» SUPPLIED RECORDS:
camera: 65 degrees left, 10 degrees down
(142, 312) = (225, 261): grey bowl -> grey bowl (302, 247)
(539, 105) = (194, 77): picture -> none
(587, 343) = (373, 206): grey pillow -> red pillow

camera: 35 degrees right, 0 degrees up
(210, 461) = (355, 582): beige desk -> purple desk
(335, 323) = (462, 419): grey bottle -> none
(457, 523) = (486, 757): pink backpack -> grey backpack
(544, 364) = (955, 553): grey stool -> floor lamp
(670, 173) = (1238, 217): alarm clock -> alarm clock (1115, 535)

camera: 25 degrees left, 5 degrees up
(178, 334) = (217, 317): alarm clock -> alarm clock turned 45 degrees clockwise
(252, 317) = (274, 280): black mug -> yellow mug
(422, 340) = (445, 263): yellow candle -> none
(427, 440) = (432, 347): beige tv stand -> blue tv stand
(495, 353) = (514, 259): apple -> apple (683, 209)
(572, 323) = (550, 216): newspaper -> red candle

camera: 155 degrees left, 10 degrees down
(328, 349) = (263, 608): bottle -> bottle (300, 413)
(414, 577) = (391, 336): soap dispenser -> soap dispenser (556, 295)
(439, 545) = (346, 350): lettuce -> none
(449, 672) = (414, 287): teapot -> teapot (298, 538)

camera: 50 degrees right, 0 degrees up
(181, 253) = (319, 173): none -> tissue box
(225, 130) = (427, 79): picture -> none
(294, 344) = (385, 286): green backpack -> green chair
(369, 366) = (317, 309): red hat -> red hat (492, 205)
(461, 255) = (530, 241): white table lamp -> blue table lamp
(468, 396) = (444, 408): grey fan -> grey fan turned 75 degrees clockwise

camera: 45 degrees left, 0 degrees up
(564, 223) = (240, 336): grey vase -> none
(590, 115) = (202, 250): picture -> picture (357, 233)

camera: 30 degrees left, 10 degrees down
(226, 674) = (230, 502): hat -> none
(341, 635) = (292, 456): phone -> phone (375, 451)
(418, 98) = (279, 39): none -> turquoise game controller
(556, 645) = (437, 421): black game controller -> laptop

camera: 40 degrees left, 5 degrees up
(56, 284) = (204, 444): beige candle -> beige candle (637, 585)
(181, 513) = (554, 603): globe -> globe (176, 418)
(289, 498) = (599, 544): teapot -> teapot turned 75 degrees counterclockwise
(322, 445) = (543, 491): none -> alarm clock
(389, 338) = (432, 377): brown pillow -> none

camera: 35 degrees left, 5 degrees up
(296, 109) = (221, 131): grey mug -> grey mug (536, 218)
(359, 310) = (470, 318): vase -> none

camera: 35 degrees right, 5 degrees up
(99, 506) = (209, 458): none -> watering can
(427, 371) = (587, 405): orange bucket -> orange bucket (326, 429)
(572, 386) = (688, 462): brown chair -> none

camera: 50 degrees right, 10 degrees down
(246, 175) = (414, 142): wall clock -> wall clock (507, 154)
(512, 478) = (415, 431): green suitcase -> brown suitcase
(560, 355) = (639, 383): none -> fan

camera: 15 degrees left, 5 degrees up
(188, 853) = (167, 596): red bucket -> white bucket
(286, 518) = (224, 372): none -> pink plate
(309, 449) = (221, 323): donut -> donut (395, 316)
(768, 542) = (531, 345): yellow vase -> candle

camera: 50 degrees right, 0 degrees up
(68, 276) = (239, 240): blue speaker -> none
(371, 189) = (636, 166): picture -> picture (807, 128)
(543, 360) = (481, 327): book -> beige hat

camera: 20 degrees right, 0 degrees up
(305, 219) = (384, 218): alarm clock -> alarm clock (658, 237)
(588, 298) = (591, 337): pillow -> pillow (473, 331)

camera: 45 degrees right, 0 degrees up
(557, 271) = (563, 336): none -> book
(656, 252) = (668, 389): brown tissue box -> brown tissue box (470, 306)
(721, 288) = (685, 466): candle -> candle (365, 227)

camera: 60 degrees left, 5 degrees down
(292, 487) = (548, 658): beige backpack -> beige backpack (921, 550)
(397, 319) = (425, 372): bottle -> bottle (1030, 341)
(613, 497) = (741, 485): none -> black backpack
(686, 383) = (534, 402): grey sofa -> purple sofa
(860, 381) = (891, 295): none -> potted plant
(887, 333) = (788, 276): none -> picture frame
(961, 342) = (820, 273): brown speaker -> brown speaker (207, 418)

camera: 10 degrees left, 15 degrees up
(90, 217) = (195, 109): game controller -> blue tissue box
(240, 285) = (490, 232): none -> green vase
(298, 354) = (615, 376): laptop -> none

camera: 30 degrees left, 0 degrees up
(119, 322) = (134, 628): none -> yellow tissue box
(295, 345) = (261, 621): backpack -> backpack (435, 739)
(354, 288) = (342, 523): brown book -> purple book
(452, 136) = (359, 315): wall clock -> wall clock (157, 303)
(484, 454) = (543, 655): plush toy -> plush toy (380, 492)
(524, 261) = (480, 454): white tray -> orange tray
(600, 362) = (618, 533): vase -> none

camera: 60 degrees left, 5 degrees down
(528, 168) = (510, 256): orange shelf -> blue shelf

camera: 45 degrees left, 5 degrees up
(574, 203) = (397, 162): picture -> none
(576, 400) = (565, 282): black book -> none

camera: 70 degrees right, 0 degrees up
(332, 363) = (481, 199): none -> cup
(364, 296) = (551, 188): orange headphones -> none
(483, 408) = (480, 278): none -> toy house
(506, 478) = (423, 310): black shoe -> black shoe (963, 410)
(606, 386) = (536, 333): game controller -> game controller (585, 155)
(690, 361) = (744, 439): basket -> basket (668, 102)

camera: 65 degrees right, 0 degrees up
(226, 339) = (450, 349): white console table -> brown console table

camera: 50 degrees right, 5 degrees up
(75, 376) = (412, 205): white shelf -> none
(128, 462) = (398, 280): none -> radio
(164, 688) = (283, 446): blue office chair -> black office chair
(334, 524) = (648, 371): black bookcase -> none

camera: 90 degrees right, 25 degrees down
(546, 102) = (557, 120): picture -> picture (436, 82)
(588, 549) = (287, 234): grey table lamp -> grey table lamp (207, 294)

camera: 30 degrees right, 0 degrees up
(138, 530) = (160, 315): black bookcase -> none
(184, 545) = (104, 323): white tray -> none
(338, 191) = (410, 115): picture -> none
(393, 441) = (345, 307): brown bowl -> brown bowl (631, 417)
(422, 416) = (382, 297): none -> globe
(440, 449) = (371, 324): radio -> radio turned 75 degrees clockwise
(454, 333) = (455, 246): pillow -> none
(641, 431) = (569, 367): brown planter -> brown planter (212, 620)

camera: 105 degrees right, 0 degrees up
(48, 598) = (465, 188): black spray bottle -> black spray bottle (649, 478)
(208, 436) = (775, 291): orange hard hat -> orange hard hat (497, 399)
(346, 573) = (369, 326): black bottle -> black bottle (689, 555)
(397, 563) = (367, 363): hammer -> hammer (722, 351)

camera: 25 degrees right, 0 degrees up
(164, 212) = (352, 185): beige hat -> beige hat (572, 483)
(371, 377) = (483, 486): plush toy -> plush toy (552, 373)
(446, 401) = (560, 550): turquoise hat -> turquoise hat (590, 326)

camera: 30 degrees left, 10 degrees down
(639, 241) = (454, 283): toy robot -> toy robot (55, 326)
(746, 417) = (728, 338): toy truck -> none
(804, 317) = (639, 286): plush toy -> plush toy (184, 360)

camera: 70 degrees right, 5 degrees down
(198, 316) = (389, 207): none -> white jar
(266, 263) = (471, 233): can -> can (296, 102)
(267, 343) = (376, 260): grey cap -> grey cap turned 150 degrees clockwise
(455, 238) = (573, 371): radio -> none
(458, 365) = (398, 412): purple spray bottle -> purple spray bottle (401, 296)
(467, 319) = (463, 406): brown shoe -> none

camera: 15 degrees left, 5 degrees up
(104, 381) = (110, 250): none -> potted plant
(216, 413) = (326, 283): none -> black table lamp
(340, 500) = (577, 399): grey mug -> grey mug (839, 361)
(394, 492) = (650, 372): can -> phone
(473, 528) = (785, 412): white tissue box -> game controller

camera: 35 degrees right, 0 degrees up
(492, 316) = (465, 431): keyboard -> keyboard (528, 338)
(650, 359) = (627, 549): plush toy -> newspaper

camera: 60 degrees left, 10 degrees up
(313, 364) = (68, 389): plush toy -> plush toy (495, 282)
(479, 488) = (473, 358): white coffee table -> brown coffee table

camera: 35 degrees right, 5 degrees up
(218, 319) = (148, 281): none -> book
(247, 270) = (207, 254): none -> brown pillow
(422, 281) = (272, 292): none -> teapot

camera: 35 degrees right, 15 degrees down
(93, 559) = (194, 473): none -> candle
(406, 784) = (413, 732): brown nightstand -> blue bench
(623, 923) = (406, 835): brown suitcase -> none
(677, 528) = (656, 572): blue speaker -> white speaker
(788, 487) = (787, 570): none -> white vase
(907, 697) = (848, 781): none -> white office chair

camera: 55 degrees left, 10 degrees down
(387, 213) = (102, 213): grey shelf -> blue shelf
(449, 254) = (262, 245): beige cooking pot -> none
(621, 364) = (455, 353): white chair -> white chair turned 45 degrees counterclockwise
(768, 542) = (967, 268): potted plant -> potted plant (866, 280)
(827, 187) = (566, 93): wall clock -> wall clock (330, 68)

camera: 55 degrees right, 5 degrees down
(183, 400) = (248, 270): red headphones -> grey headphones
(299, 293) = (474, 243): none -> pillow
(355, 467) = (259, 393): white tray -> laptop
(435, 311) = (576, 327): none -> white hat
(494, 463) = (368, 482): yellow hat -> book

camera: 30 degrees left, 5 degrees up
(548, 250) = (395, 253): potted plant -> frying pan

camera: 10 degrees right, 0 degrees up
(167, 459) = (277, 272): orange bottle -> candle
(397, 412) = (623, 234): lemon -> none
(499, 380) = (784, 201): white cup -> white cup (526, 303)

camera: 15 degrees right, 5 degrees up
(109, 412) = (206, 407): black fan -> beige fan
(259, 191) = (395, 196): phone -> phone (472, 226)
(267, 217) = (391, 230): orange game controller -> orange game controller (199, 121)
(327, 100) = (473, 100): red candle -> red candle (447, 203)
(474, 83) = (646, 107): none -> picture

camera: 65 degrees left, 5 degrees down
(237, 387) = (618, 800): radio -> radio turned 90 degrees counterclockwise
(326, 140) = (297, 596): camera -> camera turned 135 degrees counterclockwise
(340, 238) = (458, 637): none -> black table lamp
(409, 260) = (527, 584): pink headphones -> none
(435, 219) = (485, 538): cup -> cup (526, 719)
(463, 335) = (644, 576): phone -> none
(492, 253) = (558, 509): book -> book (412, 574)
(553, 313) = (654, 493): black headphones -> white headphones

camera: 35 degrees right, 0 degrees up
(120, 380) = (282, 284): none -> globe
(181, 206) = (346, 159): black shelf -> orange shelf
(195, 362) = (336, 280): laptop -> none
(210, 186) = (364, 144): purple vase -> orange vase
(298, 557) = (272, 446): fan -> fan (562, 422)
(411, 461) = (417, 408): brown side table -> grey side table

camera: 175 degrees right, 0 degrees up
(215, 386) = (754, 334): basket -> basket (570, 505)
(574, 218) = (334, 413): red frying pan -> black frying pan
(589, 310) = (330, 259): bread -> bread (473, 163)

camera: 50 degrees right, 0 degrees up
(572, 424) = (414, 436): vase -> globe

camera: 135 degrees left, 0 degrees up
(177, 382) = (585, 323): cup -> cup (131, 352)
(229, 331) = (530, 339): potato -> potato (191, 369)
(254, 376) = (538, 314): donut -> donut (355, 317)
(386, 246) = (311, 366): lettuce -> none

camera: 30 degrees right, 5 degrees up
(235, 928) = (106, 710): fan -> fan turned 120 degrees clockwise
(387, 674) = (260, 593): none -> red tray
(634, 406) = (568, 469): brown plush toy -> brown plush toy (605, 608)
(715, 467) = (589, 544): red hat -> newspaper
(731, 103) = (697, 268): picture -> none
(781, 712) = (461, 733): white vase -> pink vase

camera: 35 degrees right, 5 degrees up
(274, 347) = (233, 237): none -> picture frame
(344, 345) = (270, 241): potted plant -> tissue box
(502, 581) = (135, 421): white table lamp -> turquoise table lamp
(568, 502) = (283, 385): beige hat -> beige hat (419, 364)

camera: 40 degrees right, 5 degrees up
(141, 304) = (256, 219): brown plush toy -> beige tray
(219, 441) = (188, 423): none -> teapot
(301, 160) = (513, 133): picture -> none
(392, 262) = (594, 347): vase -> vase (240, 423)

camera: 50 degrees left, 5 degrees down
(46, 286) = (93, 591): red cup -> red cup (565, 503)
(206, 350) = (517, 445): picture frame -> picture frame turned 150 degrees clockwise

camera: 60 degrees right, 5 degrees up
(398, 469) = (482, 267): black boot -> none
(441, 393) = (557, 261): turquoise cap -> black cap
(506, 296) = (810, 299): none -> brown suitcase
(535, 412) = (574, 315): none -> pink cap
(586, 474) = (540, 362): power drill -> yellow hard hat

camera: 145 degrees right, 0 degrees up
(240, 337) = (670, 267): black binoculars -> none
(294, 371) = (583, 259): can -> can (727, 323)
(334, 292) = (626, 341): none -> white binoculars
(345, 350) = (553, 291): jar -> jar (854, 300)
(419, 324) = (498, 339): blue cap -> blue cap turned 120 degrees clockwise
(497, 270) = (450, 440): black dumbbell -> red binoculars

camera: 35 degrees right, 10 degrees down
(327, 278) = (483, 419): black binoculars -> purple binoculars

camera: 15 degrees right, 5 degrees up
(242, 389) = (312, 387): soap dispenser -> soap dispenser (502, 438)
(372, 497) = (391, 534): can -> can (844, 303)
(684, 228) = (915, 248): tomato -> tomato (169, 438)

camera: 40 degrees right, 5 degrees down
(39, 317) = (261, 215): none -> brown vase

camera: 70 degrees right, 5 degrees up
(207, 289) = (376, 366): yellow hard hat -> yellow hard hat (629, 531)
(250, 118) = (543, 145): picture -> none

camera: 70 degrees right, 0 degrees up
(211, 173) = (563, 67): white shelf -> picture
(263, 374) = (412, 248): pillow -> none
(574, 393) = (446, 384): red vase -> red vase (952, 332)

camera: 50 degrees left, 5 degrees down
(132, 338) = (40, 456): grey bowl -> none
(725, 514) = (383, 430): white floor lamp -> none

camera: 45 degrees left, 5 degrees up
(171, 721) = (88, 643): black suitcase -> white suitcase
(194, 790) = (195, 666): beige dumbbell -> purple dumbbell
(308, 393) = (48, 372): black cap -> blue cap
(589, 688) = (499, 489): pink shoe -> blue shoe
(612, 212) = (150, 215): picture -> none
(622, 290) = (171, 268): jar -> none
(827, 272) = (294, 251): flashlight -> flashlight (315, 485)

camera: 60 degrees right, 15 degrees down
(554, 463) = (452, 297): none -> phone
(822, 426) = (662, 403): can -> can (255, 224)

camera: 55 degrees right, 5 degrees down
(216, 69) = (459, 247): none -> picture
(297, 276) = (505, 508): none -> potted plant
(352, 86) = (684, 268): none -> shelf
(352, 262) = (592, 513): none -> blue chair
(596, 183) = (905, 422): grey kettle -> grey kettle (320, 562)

» HOW TO COMPLETE THIS TASK: Please count up the lines above that include the string "bucket" and respond with the total alone.

» RESULT FOR THIS EXERCISE: 2